| Description |
The human brain constantly undergoes changes that enable us to learn, form memories and make decisions. Abnormalities in the brain’s ability to undergo these changes underlie complex psychiatric disorders such as schizophrenia, autism spectrum disorders (ASD), post-traumatic stress disorder and Alzheimer’s disease. It is well established that long-term potentiation (LTP) of synaptic strength is the cellular correlate of learning and memory in various brain regions including the hippocampus
and the basolateral amygdala (BLA). These brain regions play key roles in contextual information processing and emotional learning respectively. Two types of neurons are present in these regions-
the excitatory principal cells and the inhibitory interneurons, both of which are important for learning and memory.

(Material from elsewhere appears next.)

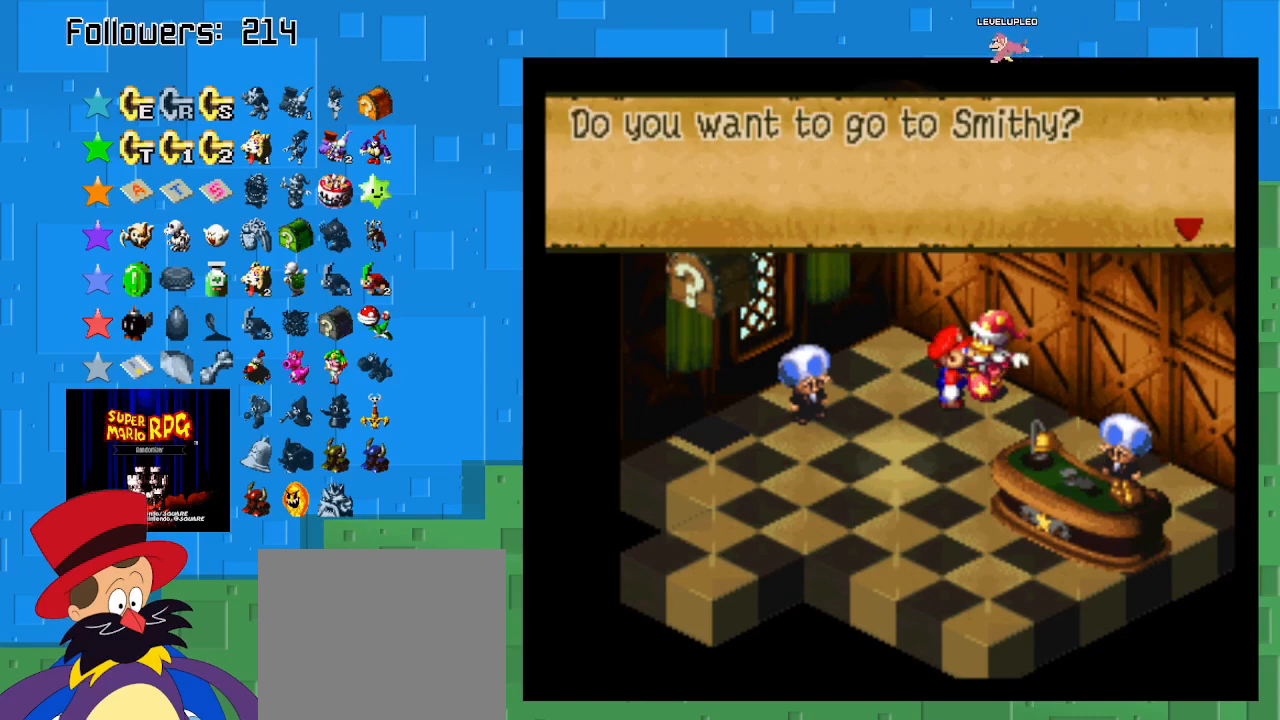
{"buttons": [], "left_stick": "center", "right_stick": "center", "events": [[33, "CIRCLE", "up"], [400, "CIRCLE", "down"], [500, "CIRCLE", "up"]]}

The first part of this seminar will focus on the molecular mechanisms underlying the insertion of synaptic AMPA receptors (AMPARs) triggered by activation of NMDA receptors, which is essential for LTP in the principal cells of the hippocampal CA1 region. We show that complexin, a protein that regulates neurotransmitter release at the presynaptic terminal, is also essential for the SNARE dependent exocytosis of synaptic AMPARs during LTP, but not for maintaining basal synaptic
strength. This regulated postsynaptic AMPAR exocytosis requires binding of complexin to SNARE complexes. In forebrain neurons, complexin acts together with synaptotagmin-1 to mediate presynaptic neurotransmitter release, but we find that synaptotagmin-1 is not required for
complexin-dependent AMPAR insertion during LTP. These results suggest a new complexin- dependent molecular mechanism for regulating AMPAR delivery to synapses, a mechanism that is surprisingly similar to presynaptic exocytosis but one that is controlled by distinct regulators.

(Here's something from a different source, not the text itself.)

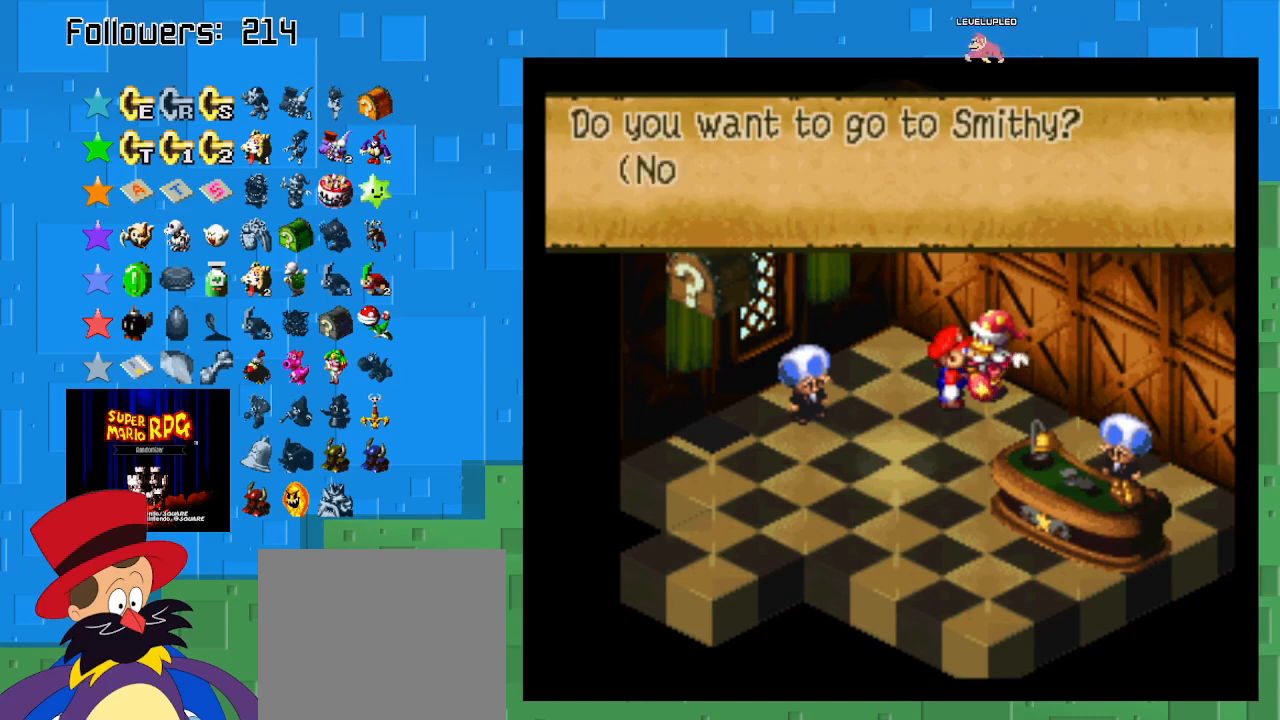
{"buttons": [], "left_stick": "center", "right_stick": "center", "events": []}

The second part will focus on the on the role of interneurons in the basolateral amygdala where synaptic inputs to some interneurons have been shown to undergo synaptic plasticity, but the identity of these cells and the mechanisms that underlie this plasticity are not known. We show that LTP is restricted to a specific type of interneurons that are defined by the lack of expression of NR2B subunits in their NMDA receptors. We find that LTP is only present at cortical inputs to these cells and is initiated by calcium influx via calcium permeable AMPA receptors. LTP is maintained by trafficking of GluR2-lacking AMPA receptors that requires the actin cytoskeleton and SAP97. These results
define a novel population of interneurons in the BLA that control principal neuron excitability by cortical inputs. This selective enhanced inhibition contributes to reducing the activity of principal
neurons engaged during fear extinction.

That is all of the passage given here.